What you will do:
Reproduce every record below exactly, with the pictures left out.
*** Opening Input data ***
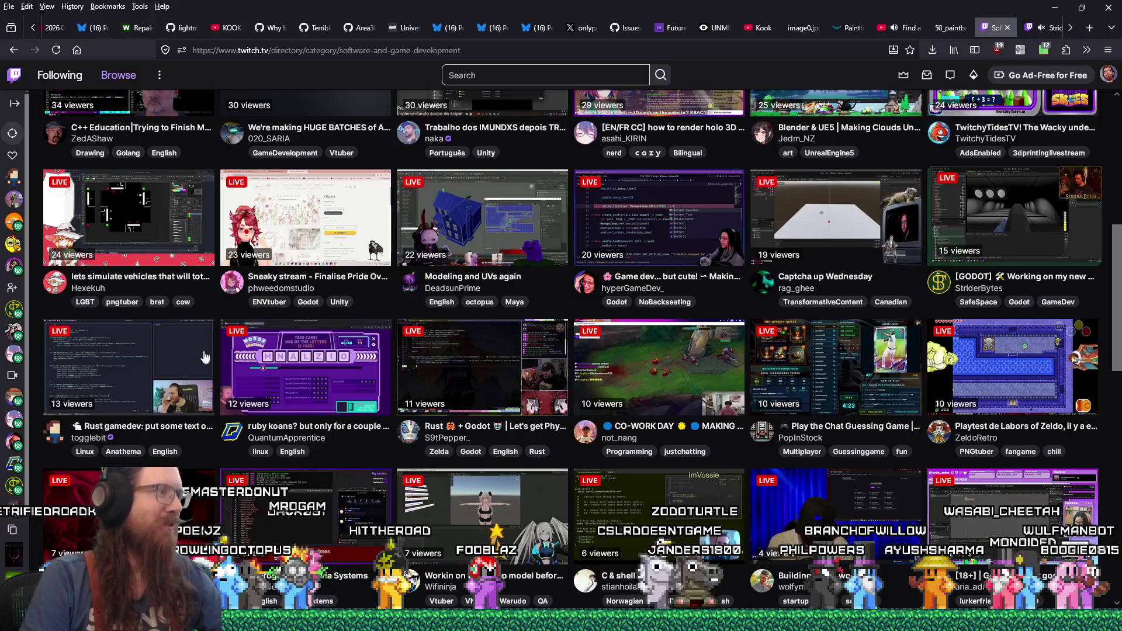
{"action": "middle_click", "coordinate": [134, 374]}
{"action": "middle_click", "coordinate": [305, 365]}
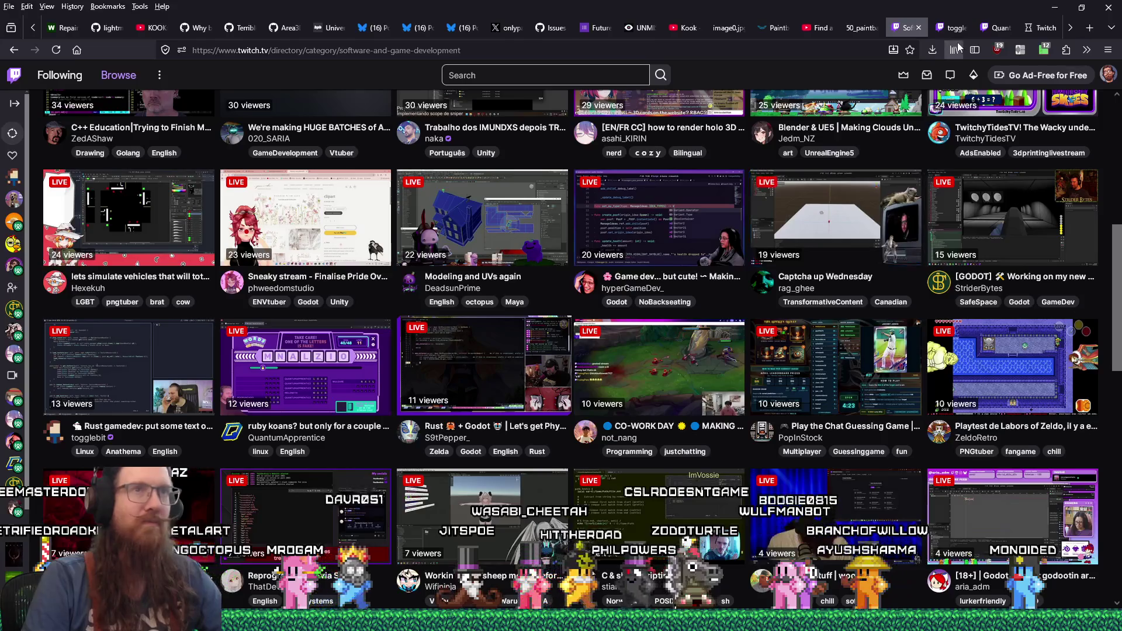
{"action": "left_click", "coordinate": [950, 31]}
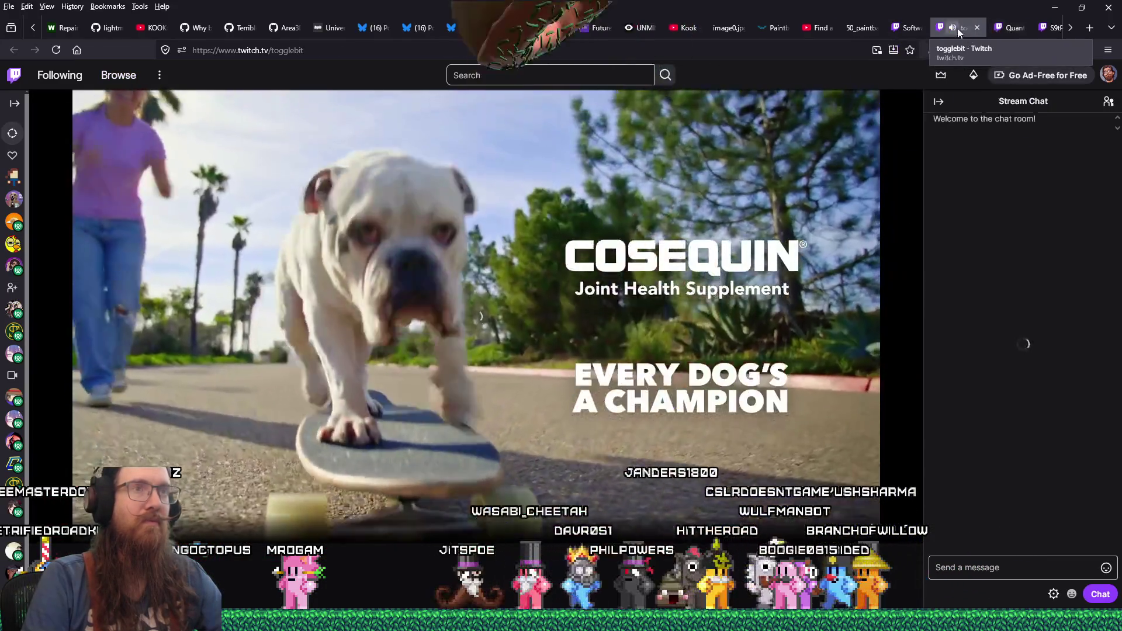
{"action": "left_click", "coordinate": [953, 28]}
{"action": "left_click", "coordinate": [1005, 28]}
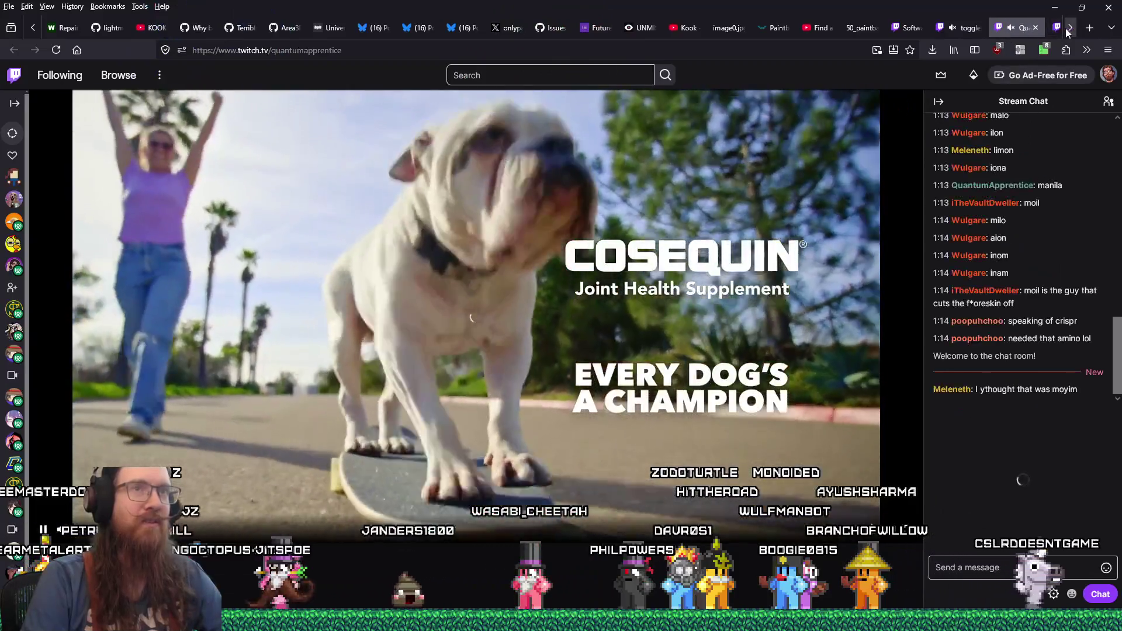
{"action": "left_click", "coordinate": [1010, 27]}
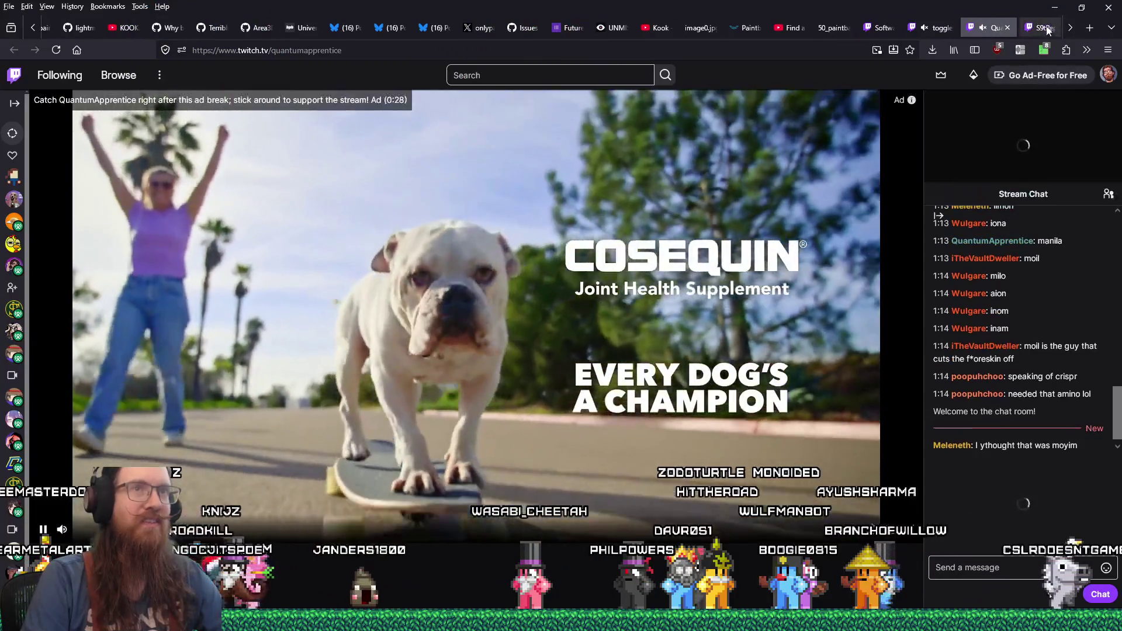
Mute the Rust + Godot stream with Ctrl+M and end on the GODOT stream
{"action": "left_click", "coordinate": [1037, 29]}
*** Closing Input data ***
Task result:
{"action": "middle_click", "coordinate": [134, 374]}
{"action": "middle_click", "coordinate": [305, 365]}
{"action": "left_click", "coordinate": [950, 31]}
{"action": "left_click", "coordinate": [953, 28]}
{"action": "left_click", "coordinate": [1005, 28]}
{"action": "left_click", "coordinate": [1010, 27]}
Mute the Rust + Godot stream with Ctrl+M and end on the GODOT stream
{"action": "left_click", "coordinate": [1037, 29]}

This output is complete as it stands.